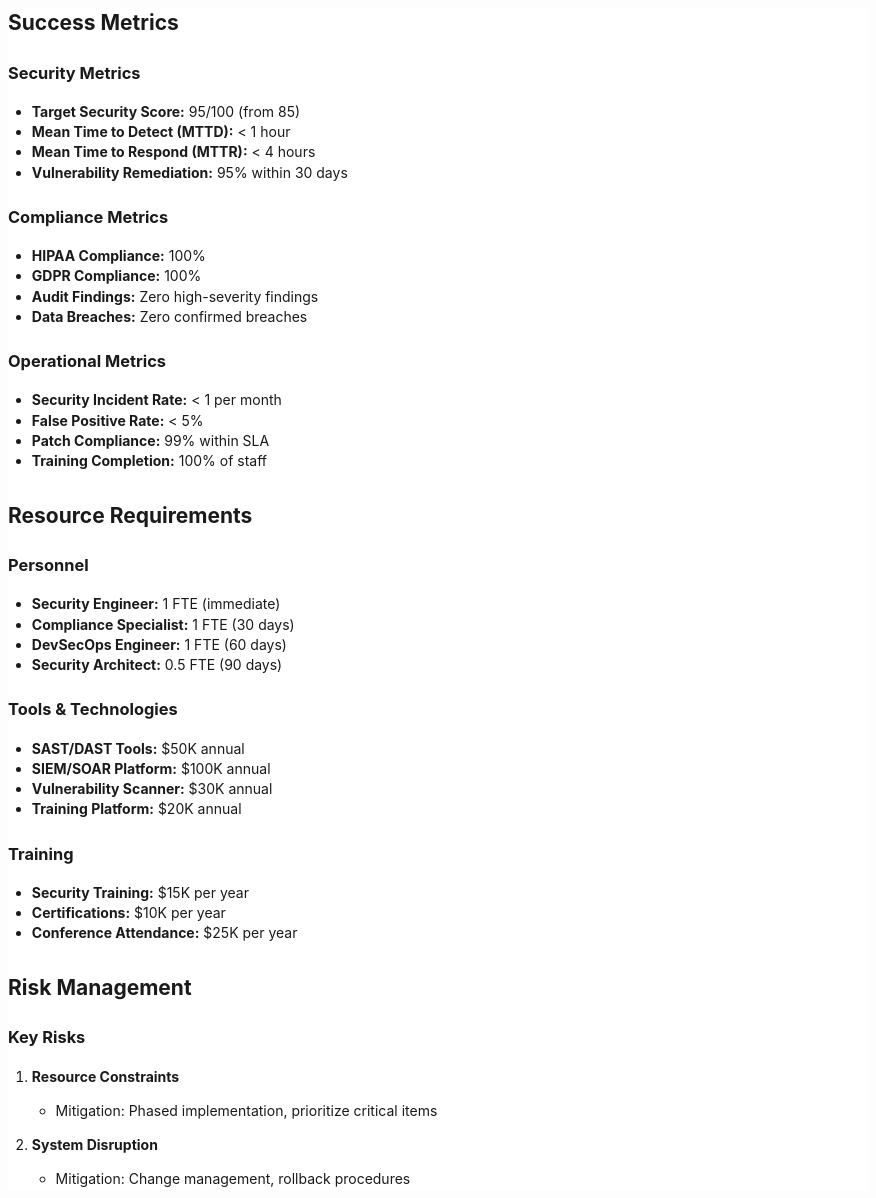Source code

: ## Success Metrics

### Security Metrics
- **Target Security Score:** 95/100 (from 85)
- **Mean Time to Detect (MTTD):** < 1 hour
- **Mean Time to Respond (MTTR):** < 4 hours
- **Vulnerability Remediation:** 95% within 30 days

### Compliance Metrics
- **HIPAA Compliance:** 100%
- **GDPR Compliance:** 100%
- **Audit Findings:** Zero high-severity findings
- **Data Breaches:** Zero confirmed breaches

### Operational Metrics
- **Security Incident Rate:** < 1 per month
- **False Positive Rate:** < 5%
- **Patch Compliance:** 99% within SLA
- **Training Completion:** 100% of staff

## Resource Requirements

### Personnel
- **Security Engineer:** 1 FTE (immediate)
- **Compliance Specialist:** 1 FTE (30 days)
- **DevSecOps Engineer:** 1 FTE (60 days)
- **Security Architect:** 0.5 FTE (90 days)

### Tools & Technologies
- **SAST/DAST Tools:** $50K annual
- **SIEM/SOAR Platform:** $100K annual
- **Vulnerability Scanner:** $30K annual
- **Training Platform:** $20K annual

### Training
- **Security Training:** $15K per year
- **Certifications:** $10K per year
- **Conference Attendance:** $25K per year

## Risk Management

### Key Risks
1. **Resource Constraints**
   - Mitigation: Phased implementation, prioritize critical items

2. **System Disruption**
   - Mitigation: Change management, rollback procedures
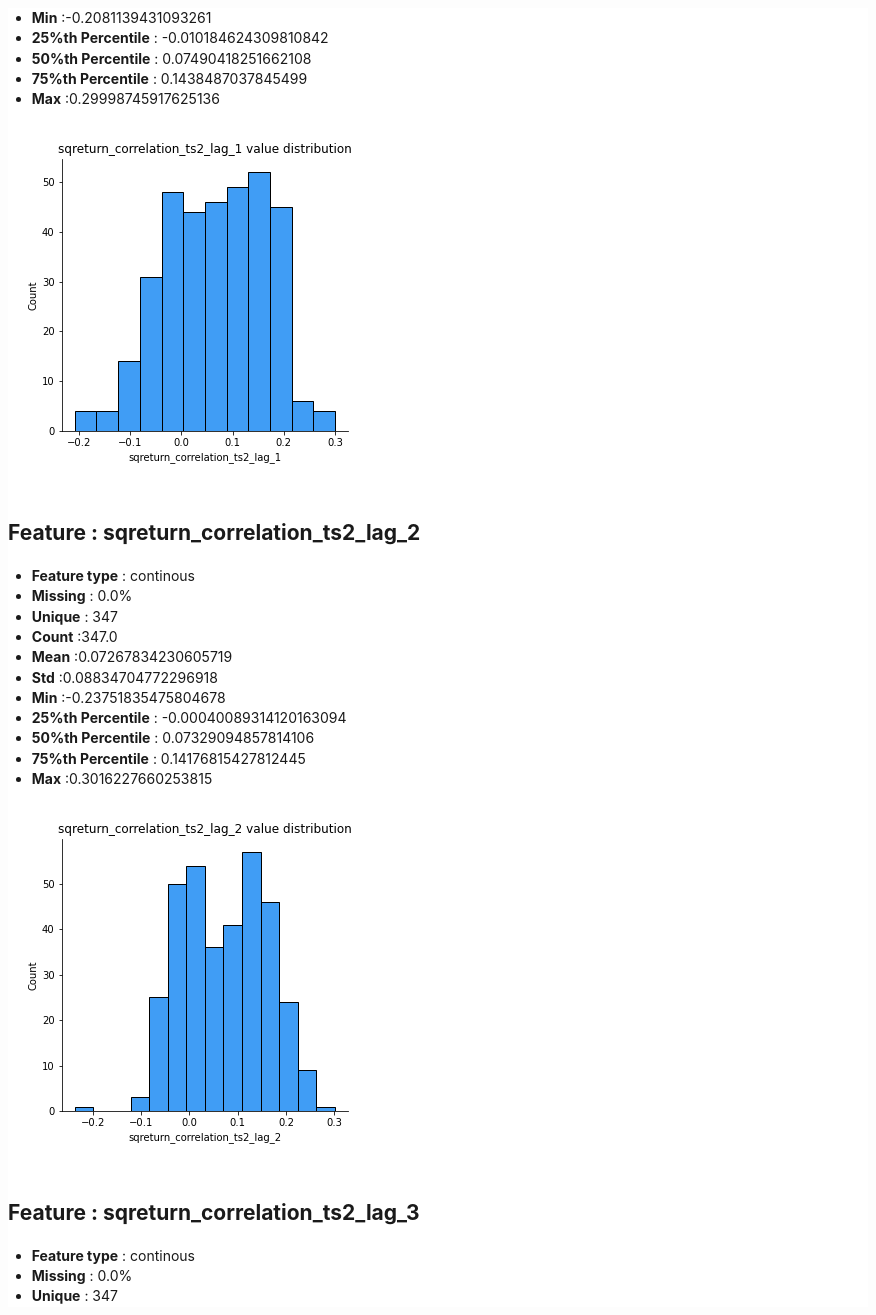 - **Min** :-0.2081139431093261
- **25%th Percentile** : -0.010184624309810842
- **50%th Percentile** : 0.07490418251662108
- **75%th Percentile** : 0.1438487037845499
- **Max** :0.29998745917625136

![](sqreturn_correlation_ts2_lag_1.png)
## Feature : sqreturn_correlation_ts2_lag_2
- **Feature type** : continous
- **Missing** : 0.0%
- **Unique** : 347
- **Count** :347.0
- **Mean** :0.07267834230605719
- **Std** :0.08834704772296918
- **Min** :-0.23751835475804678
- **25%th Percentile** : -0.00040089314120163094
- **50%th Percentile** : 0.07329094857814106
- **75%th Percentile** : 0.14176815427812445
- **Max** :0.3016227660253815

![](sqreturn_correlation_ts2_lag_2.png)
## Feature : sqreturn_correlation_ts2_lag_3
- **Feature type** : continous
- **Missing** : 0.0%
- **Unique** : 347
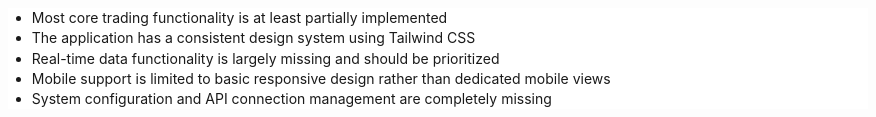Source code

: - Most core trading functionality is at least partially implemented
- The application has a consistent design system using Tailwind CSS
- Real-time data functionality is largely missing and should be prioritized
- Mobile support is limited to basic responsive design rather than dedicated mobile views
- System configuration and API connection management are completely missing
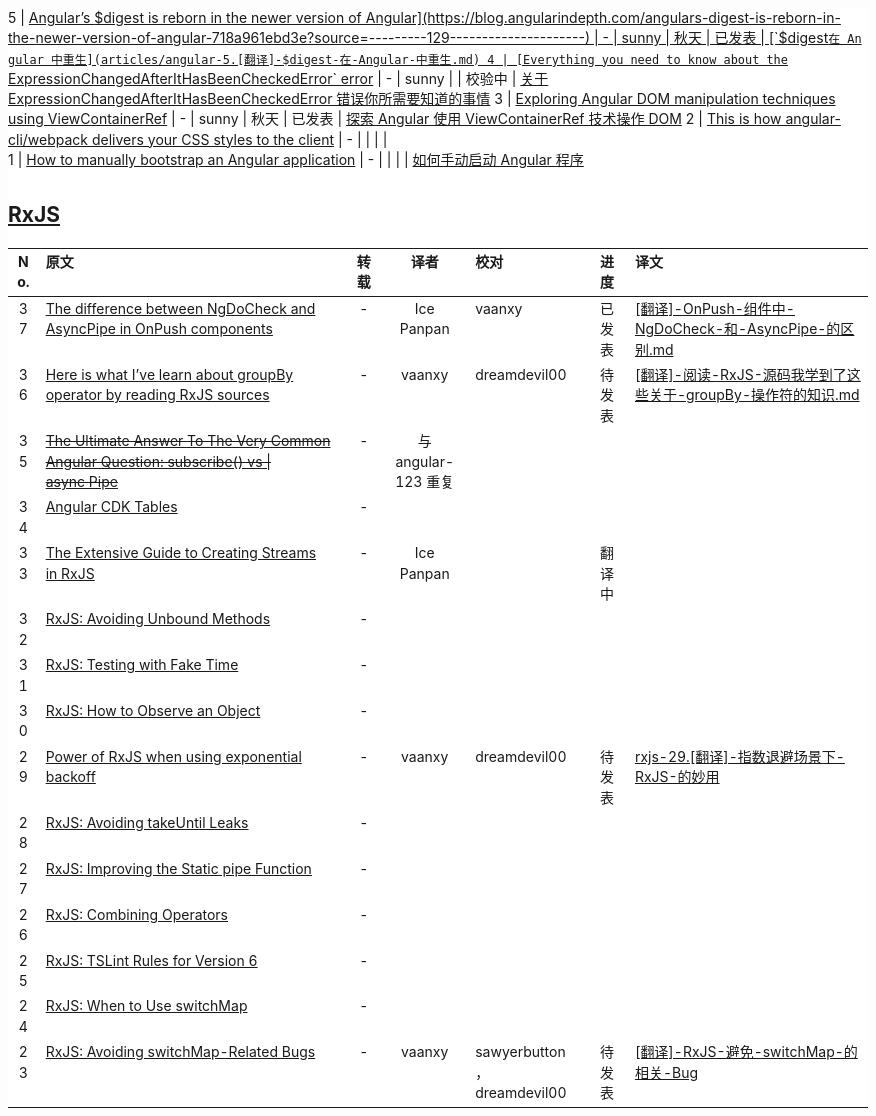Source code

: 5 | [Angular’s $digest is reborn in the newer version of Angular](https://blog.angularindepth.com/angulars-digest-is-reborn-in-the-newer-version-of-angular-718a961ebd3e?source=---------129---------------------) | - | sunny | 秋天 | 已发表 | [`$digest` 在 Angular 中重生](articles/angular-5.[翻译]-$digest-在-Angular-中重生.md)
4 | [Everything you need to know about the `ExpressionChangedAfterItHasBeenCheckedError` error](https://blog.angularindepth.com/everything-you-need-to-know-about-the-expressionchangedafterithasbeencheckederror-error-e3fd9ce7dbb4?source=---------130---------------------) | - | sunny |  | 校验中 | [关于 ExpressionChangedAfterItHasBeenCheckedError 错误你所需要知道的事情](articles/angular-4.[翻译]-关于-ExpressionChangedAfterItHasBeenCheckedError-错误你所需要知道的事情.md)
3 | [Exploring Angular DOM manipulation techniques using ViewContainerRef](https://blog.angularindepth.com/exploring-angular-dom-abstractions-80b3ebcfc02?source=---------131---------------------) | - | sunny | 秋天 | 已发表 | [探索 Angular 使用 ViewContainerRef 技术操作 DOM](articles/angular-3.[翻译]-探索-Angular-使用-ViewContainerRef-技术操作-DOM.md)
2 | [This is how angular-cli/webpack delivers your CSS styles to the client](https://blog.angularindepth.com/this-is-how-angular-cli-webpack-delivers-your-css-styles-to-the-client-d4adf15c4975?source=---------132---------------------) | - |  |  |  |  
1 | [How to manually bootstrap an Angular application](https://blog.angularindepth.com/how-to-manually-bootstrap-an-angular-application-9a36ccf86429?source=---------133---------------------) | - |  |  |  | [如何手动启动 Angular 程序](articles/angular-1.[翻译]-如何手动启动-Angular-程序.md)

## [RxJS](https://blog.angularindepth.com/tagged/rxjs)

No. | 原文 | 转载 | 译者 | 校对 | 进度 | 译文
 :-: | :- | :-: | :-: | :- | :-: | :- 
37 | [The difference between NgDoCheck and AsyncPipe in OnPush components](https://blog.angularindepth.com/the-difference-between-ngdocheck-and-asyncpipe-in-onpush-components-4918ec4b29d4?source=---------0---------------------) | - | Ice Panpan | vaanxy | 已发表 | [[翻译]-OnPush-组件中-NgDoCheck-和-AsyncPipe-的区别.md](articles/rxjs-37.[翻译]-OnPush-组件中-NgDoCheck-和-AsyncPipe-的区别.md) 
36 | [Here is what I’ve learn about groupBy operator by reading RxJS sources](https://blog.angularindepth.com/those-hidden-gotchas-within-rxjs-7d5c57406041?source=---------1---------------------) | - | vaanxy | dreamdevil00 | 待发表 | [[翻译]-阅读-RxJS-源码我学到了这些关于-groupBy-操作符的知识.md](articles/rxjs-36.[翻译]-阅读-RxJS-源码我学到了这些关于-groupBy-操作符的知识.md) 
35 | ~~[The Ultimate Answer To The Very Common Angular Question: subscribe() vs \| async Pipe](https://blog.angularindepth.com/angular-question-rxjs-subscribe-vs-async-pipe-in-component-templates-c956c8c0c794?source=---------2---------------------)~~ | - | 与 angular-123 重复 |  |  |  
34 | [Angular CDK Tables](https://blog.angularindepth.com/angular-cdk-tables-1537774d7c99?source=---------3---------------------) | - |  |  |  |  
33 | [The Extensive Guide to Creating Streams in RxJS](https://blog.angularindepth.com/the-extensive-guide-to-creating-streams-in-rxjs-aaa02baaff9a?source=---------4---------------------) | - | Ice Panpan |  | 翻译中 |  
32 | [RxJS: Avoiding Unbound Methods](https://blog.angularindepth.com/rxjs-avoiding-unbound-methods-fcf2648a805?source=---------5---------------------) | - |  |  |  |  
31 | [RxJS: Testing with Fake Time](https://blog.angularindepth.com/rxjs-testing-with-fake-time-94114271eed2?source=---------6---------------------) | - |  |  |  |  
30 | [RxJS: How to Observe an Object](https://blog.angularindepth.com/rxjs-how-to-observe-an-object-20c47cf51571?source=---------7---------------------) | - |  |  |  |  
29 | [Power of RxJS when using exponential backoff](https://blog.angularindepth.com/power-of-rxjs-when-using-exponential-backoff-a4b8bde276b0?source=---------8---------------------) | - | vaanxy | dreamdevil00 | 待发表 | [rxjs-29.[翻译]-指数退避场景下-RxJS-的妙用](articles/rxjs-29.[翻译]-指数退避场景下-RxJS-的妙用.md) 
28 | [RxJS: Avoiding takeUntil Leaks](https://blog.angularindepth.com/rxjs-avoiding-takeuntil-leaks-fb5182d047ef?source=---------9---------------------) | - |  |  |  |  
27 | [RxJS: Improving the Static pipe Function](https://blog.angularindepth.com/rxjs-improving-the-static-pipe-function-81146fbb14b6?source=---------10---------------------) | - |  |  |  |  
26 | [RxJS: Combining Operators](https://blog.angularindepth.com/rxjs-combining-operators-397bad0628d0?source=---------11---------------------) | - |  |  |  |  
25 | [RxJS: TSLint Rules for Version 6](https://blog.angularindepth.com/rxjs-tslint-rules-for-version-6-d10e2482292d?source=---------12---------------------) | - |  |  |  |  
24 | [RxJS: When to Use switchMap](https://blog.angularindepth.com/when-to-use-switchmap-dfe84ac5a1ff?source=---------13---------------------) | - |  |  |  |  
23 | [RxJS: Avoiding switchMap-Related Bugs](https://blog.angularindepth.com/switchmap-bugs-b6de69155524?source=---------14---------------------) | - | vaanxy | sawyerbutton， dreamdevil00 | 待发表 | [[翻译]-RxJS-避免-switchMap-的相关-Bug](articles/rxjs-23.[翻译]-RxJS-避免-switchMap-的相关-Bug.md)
======
**Written task**
Duplicate the lines of the data from the start through the line containing "- **Data Breaches:** Zero confirmed breaches", leaving out the pictures.

**Written answer**
Source code

: ## Success Metrics

### Security Metrics
- **Target Security Score:** 95/100 (from 85)
- **Mean Time to Detect (MTTD):** < 1 hour
- **Mean Time to Respond (MTTR):** < 4 hours
- **Vulnerability Remediation:** 95% within 30 days

### Compliance Metrics
- **HIPAA Compliance:** 100%
- **GDPR Compliance:** 100%
- **Audit Findings:** Zero high-severity findings
- **Data Breaches:** Zero confirmed breaches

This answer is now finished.